Of 46 subjects enrolled, 7 were clinically adjudicated as bacterial, 18 as viral, and 21 as noninfectious. Model prediction was congruent with clinical adjudication in 15/18 viral and 13/21 noninfectious cases, but only 1/7 bacterial cases. None of the adjudicated bacterial cases had confirmatory microbiology; the precise etiology in this group was uncertain. Procalcitonin classified only one subject in the cohort as bacterial. 47.8% of subjects received antibiotics.
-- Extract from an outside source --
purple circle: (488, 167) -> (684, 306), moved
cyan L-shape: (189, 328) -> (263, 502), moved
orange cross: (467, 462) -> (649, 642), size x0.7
Our model classified asthma exacerbations by the underlying bacterial, viral, and noninfectious host response. Compared to clinical adjudication, the majority of discordances occurred in the bacterial group, due to either imperfect adjudication or model misclassification. Bacterial infection was identified infrequently by all classification schemes, but nearly half of subjects were prescribed antibiotics. A gene expression-based approach may offer useful diagnostic information in this population and guide appropriate antibiotic use.

Partial Text

Asthma exacerbations are responsible for an estimated 1.7 million emergency department visits annually in the United States[1]. Exacerbations are frequently due to extrinsic causes such as bacterial infections, viral infections, or noninfectious causes, such as medication noncompliance or environmental exposure[2, 3]. Antibiotics are not standard of care for asthma exacerbations, and several trials have shown no benefit to the use of macrolides for asthma exacerbations[4–7]. Despite this, 22% of patients presenting to the emergency room and 58% of patients hospitalized for asthma receive antibiotics, leading to antibiotic resistance, antibiotic-related adverse events, and additional costs[8, 9]. Antibacterials and antivirals are only effective in those with confirmed bacterial and influenza infections, respectively, but it is often difficult to identify these etiologies at the point of care[10, 11].
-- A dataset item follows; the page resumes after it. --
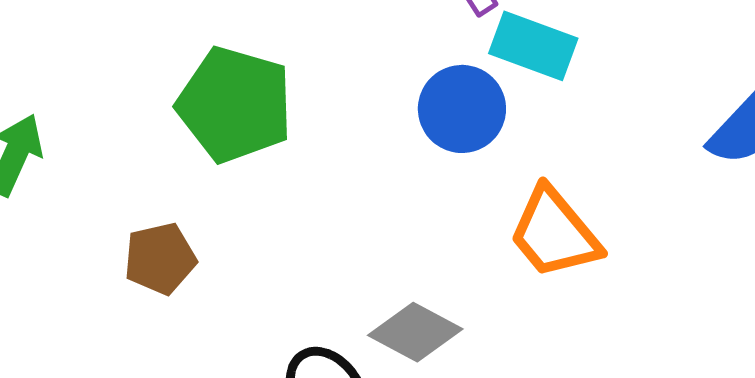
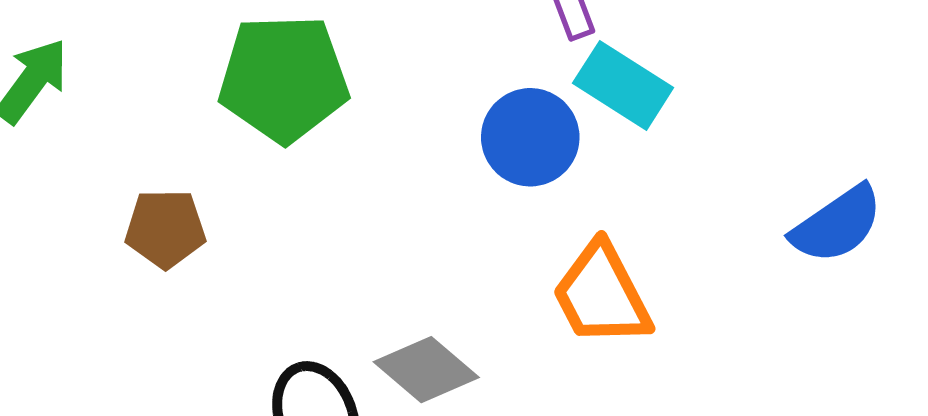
green pentagon: (235, 105) -> (284, 78), turned -30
In this study, we applied a host response signature to subjects presenting with asthma exacerbations and classified them by their underlying bacterial, viral, or noninfectious gene expression patterns. We compared this approach to clinical adjudication and procalcitonin. Our results indicated that peripheral blood gene expression profiles may provide additional clinically useful information for distinguishing the major classes of asthma exacerbation triggers. In the acute care setting, such a task is challenging since asthma exacerbations often have similar presentations and existing diagnostics fail to identify an underlying cause in most. As a result, antibiotics are overprescribed—nearly half of the individuals in this study were given antibiotics, despite only a handful being adjudicated as having bacterial infection. This impacts antibiotic stewardship efforts as well as patient outcomes; a recent study reported longer admissions and higher cost of stay in asthmatics treated with antibiotics[31]. Gene expression approaches, once translated onto a clinically useful platform, could help abate empiric prescribing practices, mitigate antibiotic resistance, and improve patient care.